### Task list
- a) In the passage on Lewy body pathology, how many decedents had neocortical-type LBs?
- b) Please translate this sentence from the passage on Lewy body pathology into Spanish: "The frequency of APOE ε4 allele was significantly higher in people with LBs than those without LBs (29.43% vs 23.89%, χ2 = 5.16, df = 1, p = 0.023)."
- c) Write the next few sentences of the passage on Lewy body pathology, picking up after its final sentence.

### Passage shown
Abbreviations: AD-Alzheimer’s disease;; lv-last evaluation; HS-hippocampal sclerosis; LATE-NC-limbic-predominant age-related TDP-43 encephalopathy neuropathologic change; LBs-Lewy bodies; yrs-years

LB pathology was present in 428 (25.6%) of decedents, of which 29 (1.7%) had nigral predominant-type LBs, 165 (9.8%) had limbic-type LBs, and 234 (14.0%) had neocortical-type LBs. The frequency of APOE ε4 allele was significantly higher in people with LBs than those without LBs (29.43% vs 23.89%, χ2 = 5.16, df = 1, p = 0.023). AD pathology was common; the frequency of pathologic diagnosis of Alzheimer’s disease was more frequent in people with LBs compared to those without LBs (71.56 vs 62.51%, χ2 = 11.69, df = 1, p = 0.006).

### Entries shown
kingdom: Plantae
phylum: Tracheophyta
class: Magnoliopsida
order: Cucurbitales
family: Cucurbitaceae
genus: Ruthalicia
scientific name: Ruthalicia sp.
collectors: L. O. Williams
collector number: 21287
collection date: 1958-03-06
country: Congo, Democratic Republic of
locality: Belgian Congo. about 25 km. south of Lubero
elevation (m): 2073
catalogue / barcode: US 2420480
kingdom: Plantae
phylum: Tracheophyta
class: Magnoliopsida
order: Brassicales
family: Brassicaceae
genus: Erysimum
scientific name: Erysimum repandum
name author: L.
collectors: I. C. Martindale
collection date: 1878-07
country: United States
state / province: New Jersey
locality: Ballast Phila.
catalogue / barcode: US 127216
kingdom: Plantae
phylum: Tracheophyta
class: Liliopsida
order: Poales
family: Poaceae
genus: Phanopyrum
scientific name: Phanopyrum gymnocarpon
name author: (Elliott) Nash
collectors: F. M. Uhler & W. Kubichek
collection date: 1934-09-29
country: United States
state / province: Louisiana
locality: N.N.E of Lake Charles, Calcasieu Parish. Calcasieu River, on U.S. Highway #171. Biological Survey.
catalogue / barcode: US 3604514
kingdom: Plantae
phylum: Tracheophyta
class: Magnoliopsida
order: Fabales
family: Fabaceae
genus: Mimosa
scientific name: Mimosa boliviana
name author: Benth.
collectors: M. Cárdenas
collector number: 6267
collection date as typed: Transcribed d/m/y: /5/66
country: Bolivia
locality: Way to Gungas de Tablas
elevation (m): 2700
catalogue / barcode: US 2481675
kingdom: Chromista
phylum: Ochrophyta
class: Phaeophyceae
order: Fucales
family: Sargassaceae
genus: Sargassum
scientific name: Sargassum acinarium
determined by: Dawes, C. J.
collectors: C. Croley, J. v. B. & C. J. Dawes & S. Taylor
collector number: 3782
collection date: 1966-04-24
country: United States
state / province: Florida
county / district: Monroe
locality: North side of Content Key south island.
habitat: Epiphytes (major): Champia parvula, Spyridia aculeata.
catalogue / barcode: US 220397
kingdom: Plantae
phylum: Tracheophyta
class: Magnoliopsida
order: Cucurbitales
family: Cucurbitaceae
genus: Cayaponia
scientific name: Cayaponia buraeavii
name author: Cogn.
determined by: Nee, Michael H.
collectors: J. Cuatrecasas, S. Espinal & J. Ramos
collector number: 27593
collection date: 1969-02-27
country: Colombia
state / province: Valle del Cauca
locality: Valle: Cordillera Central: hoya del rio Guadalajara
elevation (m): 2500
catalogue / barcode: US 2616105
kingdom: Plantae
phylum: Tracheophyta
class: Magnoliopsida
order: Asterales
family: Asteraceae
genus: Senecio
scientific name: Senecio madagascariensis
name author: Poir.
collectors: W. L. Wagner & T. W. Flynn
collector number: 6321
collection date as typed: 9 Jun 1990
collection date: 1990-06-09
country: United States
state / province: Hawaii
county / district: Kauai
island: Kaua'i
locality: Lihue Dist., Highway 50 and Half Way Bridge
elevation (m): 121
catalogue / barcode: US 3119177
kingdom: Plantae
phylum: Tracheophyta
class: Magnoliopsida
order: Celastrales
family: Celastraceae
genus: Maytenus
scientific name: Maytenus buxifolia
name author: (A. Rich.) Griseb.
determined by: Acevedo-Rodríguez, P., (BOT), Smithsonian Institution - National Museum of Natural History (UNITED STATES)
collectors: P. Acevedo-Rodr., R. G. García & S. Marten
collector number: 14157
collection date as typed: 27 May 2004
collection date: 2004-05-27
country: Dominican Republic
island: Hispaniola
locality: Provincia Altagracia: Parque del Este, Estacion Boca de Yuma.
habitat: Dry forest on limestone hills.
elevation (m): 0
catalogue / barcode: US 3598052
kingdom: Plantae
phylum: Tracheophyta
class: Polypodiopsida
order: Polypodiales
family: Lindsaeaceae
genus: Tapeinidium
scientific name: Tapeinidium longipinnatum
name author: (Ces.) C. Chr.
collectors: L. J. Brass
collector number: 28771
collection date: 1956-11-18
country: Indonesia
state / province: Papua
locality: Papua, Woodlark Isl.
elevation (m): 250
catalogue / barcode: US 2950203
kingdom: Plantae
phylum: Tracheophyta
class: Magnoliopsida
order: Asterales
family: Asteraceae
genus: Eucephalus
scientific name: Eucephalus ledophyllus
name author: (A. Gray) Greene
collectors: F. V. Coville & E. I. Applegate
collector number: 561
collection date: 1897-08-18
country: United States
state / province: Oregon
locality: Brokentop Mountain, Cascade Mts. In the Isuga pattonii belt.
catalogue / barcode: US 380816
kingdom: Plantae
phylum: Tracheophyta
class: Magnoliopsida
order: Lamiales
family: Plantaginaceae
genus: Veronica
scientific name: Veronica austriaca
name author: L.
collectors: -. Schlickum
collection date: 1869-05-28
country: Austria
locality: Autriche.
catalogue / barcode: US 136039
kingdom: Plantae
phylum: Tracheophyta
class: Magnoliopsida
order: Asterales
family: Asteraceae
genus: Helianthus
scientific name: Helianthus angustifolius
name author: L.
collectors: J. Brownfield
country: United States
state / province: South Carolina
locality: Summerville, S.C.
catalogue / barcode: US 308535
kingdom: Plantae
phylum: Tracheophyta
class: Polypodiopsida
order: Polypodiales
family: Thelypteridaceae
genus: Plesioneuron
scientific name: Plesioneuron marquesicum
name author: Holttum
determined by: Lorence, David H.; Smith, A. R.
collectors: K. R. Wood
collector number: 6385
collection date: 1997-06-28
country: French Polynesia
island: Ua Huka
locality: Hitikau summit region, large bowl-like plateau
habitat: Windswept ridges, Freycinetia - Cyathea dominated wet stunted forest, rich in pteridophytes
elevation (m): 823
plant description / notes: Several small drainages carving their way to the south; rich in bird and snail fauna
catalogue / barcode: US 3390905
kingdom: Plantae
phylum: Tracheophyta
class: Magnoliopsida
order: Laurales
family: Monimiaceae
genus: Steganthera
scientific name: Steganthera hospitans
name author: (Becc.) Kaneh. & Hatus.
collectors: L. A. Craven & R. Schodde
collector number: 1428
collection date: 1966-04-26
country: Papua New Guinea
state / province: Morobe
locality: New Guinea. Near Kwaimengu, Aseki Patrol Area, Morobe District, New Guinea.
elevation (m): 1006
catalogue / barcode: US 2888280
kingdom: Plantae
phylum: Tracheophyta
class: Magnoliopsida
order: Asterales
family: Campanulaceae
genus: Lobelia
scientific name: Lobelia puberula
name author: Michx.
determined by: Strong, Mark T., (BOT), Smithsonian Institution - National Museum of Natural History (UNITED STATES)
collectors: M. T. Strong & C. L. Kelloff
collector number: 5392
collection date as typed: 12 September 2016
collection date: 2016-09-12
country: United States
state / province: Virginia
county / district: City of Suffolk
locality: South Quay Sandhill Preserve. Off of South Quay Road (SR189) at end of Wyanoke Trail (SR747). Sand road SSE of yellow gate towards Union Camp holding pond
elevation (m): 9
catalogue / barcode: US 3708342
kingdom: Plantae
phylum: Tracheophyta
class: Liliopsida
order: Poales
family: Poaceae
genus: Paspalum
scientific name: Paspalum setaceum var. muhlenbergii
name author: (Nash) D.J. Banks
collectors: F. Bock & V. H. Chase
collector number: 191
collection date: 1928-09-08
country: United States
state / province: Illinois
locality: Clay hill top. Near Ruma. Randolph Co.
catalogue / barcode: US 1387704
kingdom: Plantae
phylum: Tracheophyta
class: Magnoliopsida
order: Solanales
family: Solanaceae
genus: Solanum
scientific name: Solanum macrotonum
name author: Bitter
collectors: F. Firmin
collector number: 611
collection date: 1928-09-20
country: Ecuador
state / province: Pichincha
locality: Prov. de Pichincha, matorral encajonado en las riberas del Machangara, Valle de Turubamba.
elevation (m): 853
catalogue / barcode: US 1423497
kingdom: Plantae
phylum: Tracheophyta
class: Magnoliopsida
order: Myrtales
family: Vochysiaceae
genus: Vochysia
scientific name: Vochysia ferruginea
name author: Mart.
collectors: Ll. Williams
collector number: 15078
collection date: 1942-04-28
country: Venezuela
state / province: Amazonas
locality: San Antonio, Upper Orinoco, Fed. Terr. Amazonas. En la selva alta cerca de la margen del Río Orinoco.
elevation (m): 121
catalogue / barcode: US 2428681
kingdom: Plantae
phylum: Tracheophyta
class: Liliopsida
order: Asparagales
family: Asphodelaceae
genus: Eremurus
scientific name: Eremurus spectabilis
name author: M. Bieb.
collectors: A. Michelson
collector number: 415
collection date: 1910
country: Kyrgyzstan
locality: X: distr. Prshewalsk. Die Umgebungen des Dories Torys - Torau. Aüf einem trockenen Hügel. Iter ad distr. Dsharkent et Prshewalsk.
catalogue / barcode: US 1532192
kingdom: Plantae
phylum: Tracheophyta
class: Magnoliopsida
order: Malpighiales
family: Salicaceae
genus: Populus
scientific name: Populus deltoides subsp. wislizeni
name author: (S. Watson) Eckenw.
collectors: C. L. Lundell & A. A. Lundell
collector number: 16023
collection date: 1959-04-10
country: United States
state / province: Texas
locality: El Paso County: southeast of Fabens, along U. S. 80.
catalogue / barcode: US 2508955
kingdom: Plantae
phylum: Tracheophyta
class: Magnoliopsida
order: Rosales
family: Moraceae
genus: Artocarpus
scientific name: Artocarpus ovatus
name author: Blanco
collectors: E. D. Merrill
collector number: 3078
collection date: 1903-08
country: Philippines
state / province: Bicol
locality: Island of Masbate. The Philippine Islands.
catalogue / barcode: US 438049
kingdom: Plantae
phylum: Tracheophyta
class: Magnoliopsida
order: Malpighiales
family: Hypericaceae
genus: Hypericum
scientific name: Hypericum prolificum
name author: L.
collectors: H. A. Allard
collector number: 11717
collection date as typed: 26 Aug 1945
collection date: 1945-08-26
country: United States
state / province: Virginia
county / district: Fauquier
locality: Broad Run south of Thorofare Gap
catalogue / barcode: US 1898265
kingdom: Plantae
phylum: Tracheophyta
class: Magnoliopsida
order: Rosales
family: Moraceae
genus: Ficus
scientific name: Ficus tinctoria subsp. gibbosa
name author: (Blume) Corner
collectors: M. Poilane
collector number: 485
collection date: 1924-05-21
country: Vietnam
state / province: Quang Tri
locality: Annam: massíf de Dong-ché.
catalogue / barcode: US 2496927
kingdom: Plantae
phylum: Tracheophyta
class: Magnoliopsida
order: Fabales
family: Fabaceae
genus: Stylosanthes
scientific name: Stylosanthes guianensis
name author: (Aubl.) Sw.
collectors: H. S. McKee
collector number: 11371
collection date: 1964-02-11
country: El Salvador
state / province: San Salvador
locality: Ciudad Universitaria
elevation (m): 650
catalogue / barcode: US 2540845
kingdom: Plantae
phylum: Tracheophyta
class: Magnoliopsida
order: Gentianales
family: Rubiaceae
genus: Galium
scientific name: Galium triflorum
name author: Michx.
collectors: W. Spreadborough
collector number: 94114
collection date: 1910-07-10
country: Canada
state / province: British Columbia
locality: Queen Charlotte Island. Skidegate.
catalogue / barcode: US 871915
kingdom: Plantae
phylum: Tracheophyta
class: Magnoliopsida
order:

### Answers provided
- a) 234 decedents (14.0%) had neocortical-type LBs.

- b) La frecuencia del alelo APOE ε4 fue significativamente mayor en las personas con LBs que en las que no tenían LBs (29,43 % frente a 23,89 %, χ2 = 5,16, gl = 1, p = 0,023).

- c)
More than half of the decedents (51.7%) had TDP-43 inclusions in any of the assessed brain regions, of which 307 (18.3%) had stage 1, 167 (10%) had stage 2, and 391 (23.4%) had stage 3. The frequency of APOE ε4 allele was significantly higher in those with LATE-NC than those without LATE-NC (30.3% vs 20.6%). AD pathology commonly coexisted in those with LATE-NC. Approximately 56% of individuals without LATE-NC had a pathologic diagnosis of Alzheimer’s disease, and the percentage was higher for those with LATE-NC (73.52%). Hippocampal sclerosis was common in those with LATE-NC (17.22%) and was uncommon in those without LATE-NC (1.62%). Another pathology commonly coexisting in those with LATE-NC was LBs. From 1670 subjects, two hundred fifty-four (30%) participants with LATE-NC and 21% of participants without LATE-NC had LBs in any region. The regional distribution of LBs was similar in those with and without LATE-NC, except there was a higher proportion of neocortical-type LBs in those with LATE-NC (17.1%) than those without LATE-NC (10.6%).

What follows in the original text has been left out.